Robert E. Howard walked out to his car when he was thirty years old and shot himself in the head. Hemingway, Plath, Woolf—the list of authors who have committed suicide goes on. There have been correlations drawn between creative people and mental illness, bipolar disorder, and depression. As many as 30,000 people commit suicide every year, and creative types are supposedly twice as likely to go through with it. What makes artists more susceptible to such an act of vulgar and abhorrent finality?

People who create need to be able to see deeper into the world than others out of necessity. The clockworks of society are more visible to writers because small versions of the machine plucked from reality need to fit inside their characters, to drive them forward and compel them to action. Some people are born with this transparent vision, and others catch an unintended glance through a rip in the veil.

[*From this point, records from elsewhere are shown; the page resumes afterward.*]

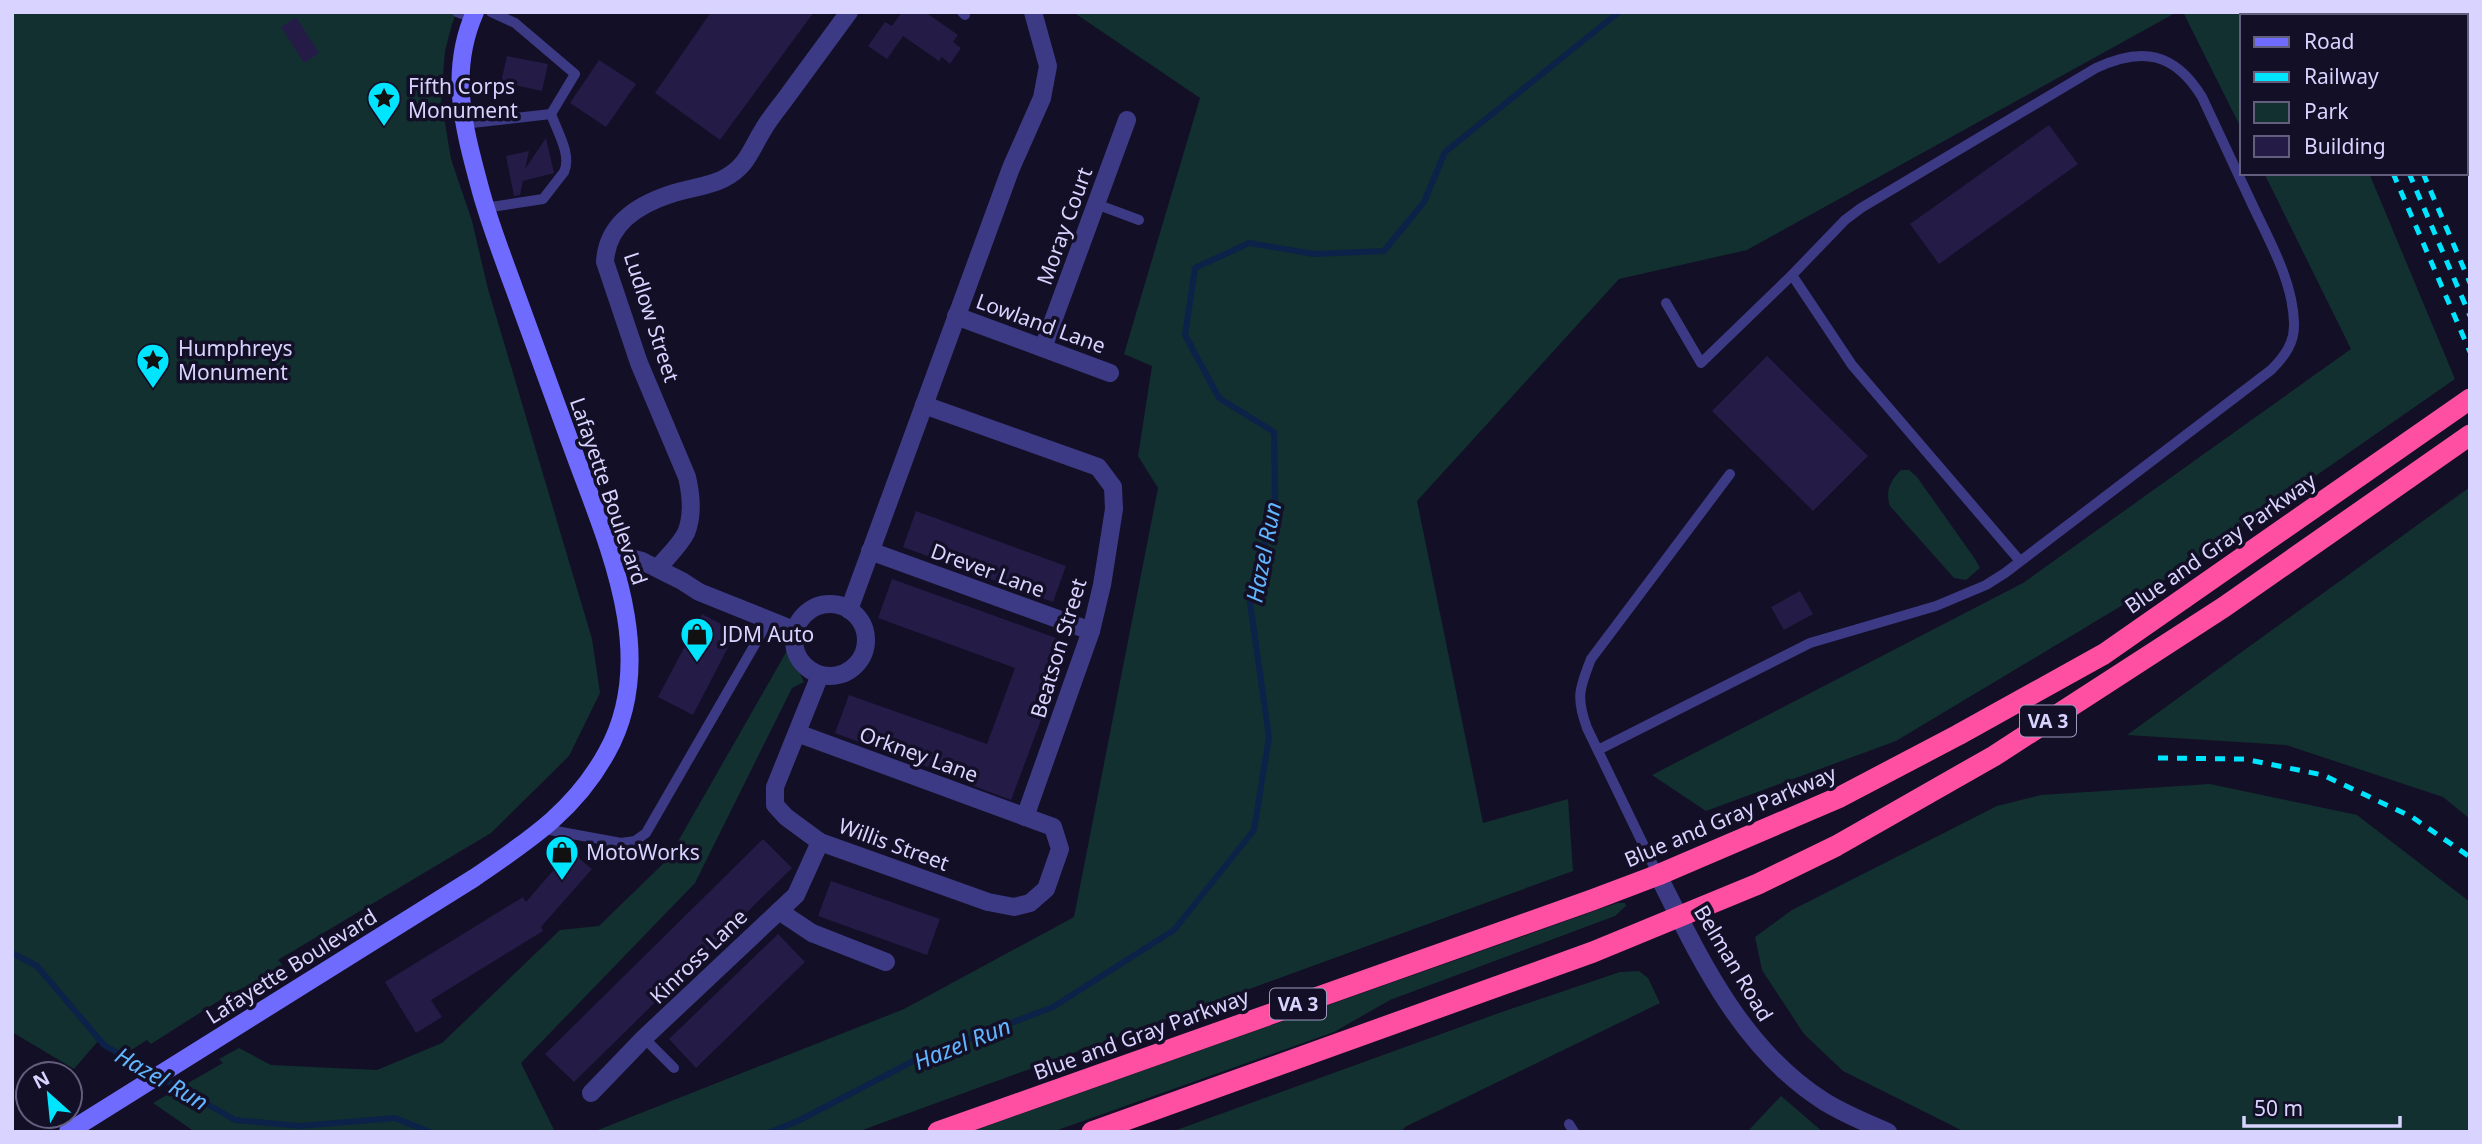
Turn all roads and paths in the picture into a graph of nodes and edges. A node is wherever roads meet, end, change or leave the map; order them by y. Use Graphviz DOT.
graph roads {
  1 [pos="491,12"];
  2 [pos="849,12"];
  3 [pos="1033,12"];
  4 [pos="468,14"];
  5 [pos="551,114"];
  6 [pos="1127,120"];
  7 [pos="463,124"];
  8 [pos="1096,204"];
  9 [pos="485,208"];
  10 [pos="1139,220"];
  11 [pos="1792,275"];
  12 [pos="1666,303"];
  13 [pos="957,316"];
  14 [pos="1043,348"];
  15 [pos="1110,373"];
  16 [pos="2470,399"];
  17 [pos="924,405"];
  18 [pos="2470,435"];
  19 [pos="1730,474"];
  20 [pos="870,551"];
  21 [pos="611,553"];
  22 [pos="2020,561"];
  23 [pos="658,568"];
  24 [pos="849,610"];
  25 [pos="769,620"];
  26 [pos="794,630"];
  27 [pos="1091,631"];
  28 [pos="820,675"];
  29 [pos="797,733"];
  30 [pos="1598,750"];
  31 [pos="1025,817"];
  32 [pos="545,829"];
  33 [pos="820,842"];
  34 [pos="1658,875"];
  35 [pos="779,911"];
  36 [pos="1679,918"];
  37 [pos="886,962"];
  38 [pos="644,1038"];
  39 [pos="674,1068"];
  40 [pos="591,1093"];
  41 [pos="68,1132"];
  42 [pos="938,1132"];
  43 [pos="1092,1132"];
  44 [pos="1888,1132"];
  1 -- 5 [label="lane"];
  2 -- 23 [label="street, Ludlow Street"];
  3 -- 13 [label="street"];
  4 -- 7 [label="main road, Lafayette Boulevard"];
  5 -- 7 [label="lane"];
  5 -- 9 [label="lane"];
  6 -- 8 [label="street, Moray Court"];
  7 -- 9 [label="main road, Lafayette Boulevard"];
  8 -- 10 [label="lane"];
  8 -- 14 [label="street, Moray Court"];
  9 -- 21 [label="main road, Lafayette Boulevard"];
  11 -- 12 [label="lane"];
  11 -- 22 [label="lane"];
  11 -- 22 [label="lane"];
  13 -- 14 [label="street, Lowland Lane"];
  13 -- 17 [label="street"];
  14 -- 15 [label="street, Lowland Lane"];
  16 -- 34 [label="highway, Blue and Gray Parkway / VA 3"];
  17 -- 20 [label="street"];
  17 -- 27 [label="street, Beatson Street"];
  18 -- 36 [label="highway, VA 3"];
  19 -- 30 [label="lane"];
  20 -- 24 [label="street"];
  20 -- 27 [label="street, Drever Lane"];
  21 -- 23 [label="street"];
  21 -- 32 [label="main road, Lafayette Boulevard"];
  22 -- 30 [label="lane"];
  23 -- 25 [label="street"];
  24 -- 26 [label="street"];
  24 -- 28 [label="street"];
  25 -- 26 [label="street"];
  25 -- 32 [label="lane"];
  26 -- 28 [label="street"];
  27 -- 31 [label="street, Beatson Street"];
  28 -- 29 [label="street, Willis Street"];
  29 -- 31 [label="street, Orkney Lane"];
  29 -- 33 [label="street, Willis Street"];
  30 -- 34 [label="lane"];
  31 -- 33 [label="street, Willis Street"];
  32 -- 41 [label="main road, Lafayette Boulevard"];
  33 -- 35 [label="street, Kinross Lane"];
  34 -- 36 [label="street, Belman Road"];
  34 -- 42 [label="highway, Blue and Gray Parkway / VA 3"];
  35 -- 37 [label="street"];
  35 -- 38 [label="street, Kinross Lane"];
  36 -- 43 [label="highway, VA 3"];
  36 -- 44 [label="street, Belman Road"];
  38 -- 39 [label="lane"];
  38 -- 40 [label="street, Kinross Lane"];
}
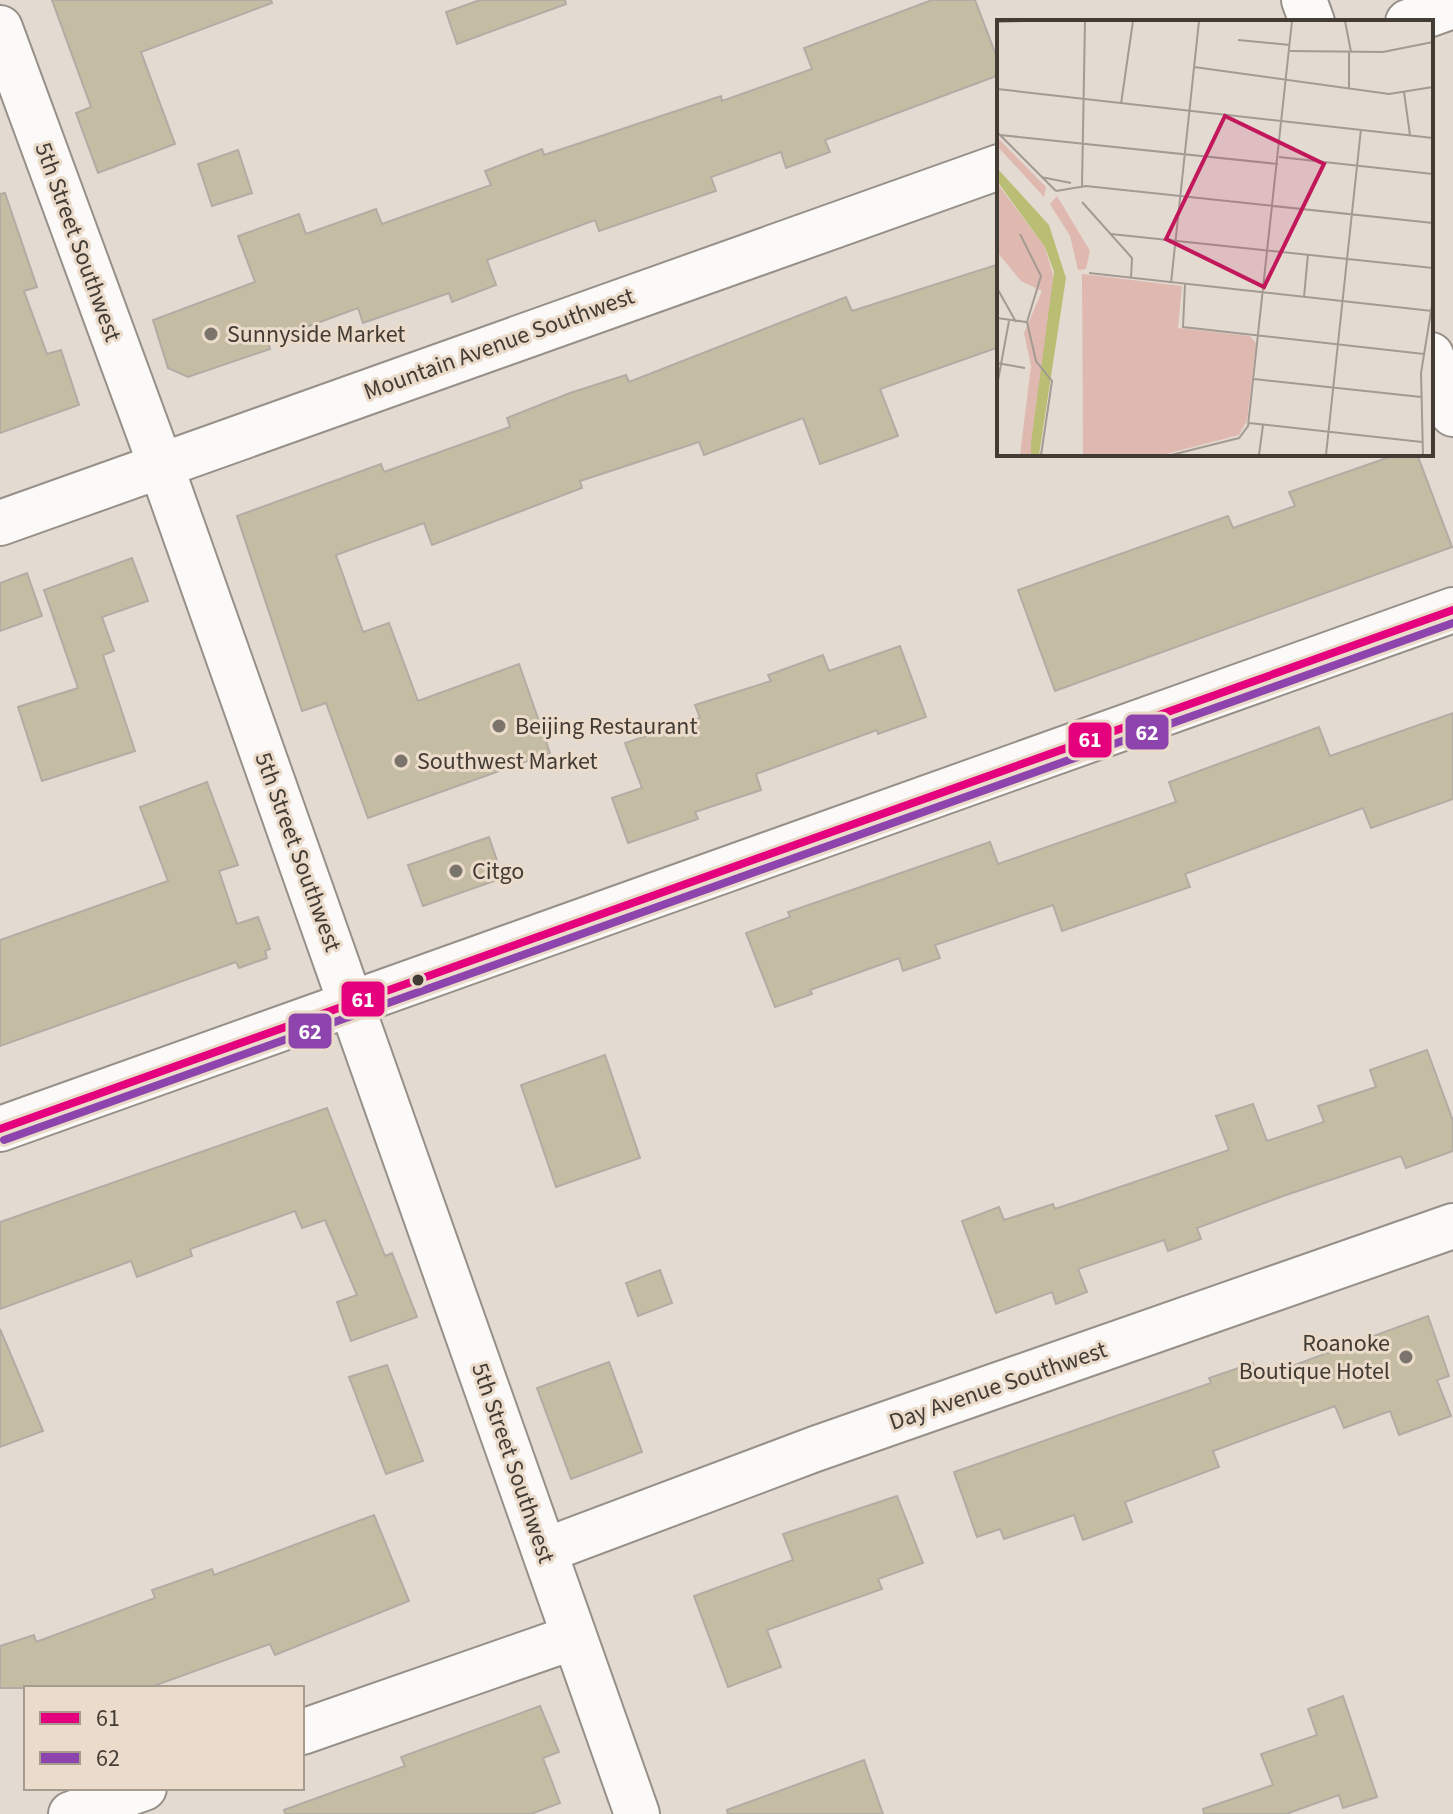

Perhaps, after a long enough time on the other side, artists tire of seeing beyond this veil that so thinly masks the truth about humanity. They realize a world without love—without family and friends and purpose—is no world at all. Take a step back and look at your life. Look at it like a timeline, where A is your start and B is your end. Does it climax like a book or a movie? Is all of the action packed in near your death? I think a creative person who looks at this timeline looks too often and from too far away, and they see a flat, unchanging line. In short, they see no meaning to their own existence. “I could write a book, sure, but what’s the point? It will or won’t get published, and then someday I’ll die.”

You can’t say they lack imagination for the future because their imagination is what makes them an artist to begin with. You can say, though, that they lack hope for the future. If the point of life is to make money so you can eat so you can get a house so you can make money to pay the mortgage so you can sleep so you can be alert for work so you can make money so you can—you get the idea. If that’s the point of life, then there is of course no point at all. Instead you must find a purpose beyond the mask of stagnant automation to which so many people resign themselves. You must find someone to love and by whom to be loved. If you cannot find this, then you must devote yourself to an ideal for the betterment of yourself and those around you. THAT is true purpose—and true bravery—because if you step back and look at your life as so many people do and are beaten down by the futility of existence, then you must realize that life will not reach some apex of excitement that justifies your existence. It is instead a constant ebb and flow of activity, with times of dormant silence, times of great triumph, and times of deep emotional pain.

You must create for yourself a world in which it matters to be alive. Purpose will not find you. The world will not give you a reason to go on. The world has too many problems of its own. It’s not easy and anyone who says otherwise is lying or selling something.

If you’re a writer, write. If you’re a painter, paint. Realize that your creations can shape the way a person sees the world around them. Realize that you might put a smile on the face of a child dying of cancer, and the world you created is the one he chooses to visit to escape his situation.

Devote yourself to an ideal and strive to create with a unique clarity of vision for your world. Love the same way—completely and without selfishness. The sun will be brighter each morning and old coffee will taste a little less bitter. And most importantly, you will have your Purpose.